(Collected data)
•••
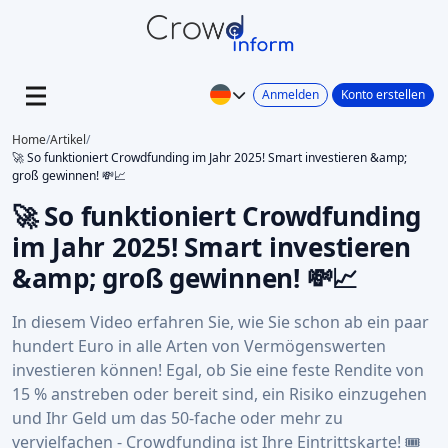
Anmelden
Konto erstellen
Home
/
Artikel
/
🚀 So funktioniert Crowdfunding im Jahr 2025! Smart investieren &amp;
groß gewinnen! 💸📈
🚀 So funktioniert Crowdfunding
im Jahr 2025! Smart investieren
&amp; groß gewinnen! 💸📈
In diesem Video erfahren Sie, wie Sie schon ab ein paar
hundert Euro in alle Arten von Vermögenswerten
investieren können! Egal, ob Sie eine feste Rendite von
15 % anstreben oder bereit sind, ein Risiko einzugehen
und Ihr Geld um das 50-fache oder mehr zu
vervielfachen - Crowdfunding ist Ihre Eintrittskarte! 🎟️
•••
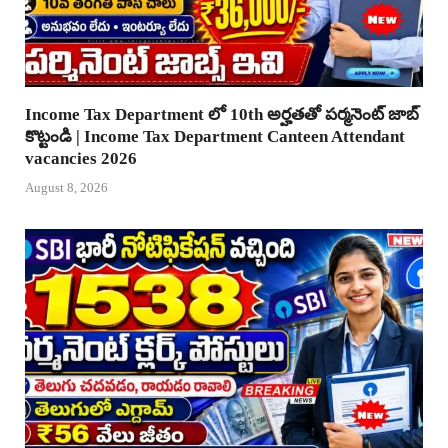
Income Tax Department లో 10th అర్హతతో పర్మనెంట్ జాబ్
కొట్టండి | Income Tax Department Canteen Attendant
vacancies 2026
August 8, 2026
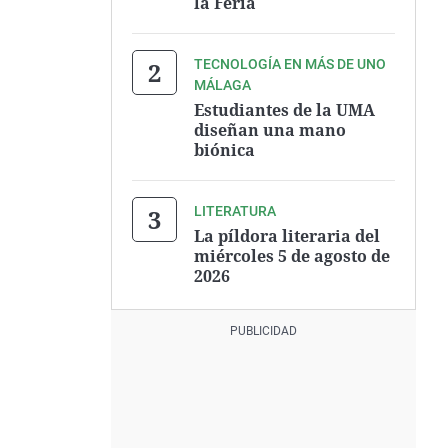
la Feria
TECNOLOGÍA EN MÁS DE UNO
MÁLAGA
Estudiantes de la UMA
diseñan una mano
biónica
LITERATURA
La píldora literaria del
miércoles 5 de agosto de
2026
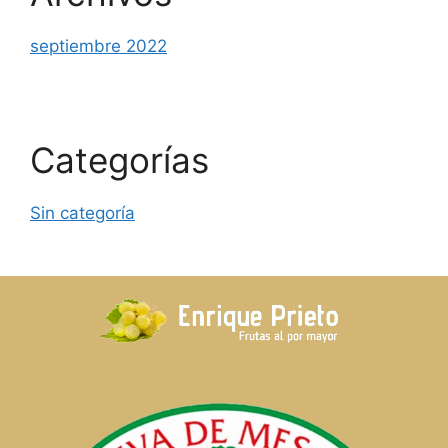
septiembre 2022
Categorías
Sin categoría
•••
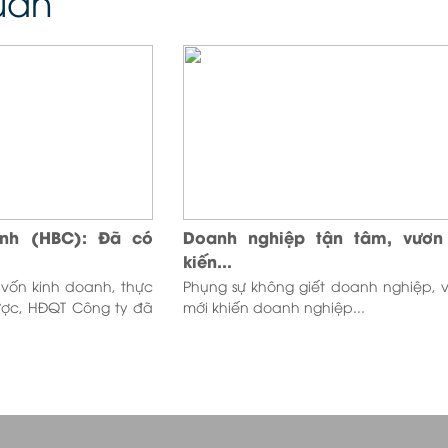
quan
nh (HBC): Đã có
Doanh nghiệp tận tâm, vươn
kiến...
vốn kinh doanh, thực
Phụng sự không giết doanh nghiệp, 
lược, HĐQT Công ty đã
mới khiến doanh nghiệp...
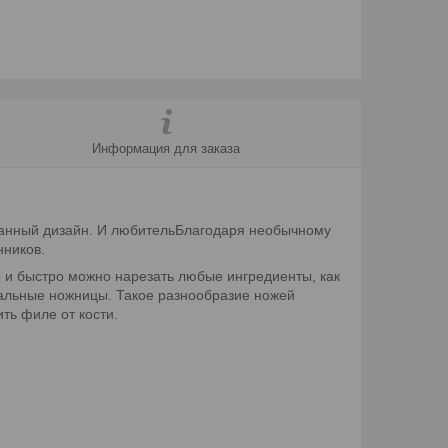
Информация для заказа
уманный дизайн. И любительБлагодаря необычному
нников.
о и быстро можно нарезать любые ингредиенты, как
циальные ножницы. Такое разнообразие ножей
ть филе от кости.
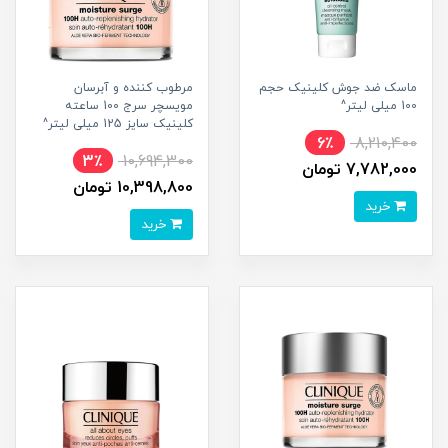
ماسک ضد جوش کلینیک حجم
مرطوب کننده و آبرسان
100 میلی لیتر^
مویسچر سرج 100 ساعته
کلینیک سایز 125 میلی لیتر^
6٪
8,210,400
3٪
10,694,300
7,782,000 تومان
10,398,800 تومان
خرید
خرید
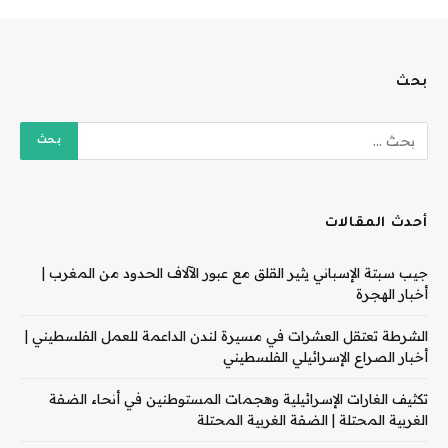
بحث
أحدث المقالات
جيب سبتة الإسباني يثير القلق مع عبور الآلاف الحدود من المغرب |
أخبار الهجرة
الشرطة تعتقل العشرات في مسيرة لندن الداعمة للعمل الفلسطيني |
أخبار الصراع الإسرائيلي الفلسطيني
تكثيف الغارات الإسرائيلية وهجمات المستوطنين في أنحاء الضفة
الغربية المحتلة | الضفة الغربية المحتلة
•••
Exercise description
Copy out the lines of the data from the line containing "Информация для заказа" to the line containing "ть филе от кости.", both included.

Solution
Информация для заказа
уманный дизайн. И любительБлагодаря необычному
нников.
о и быстро можно нарезать любые ингредиенты, как
циальные ножницы. Такое разнообразие ножей
ть филе от кости.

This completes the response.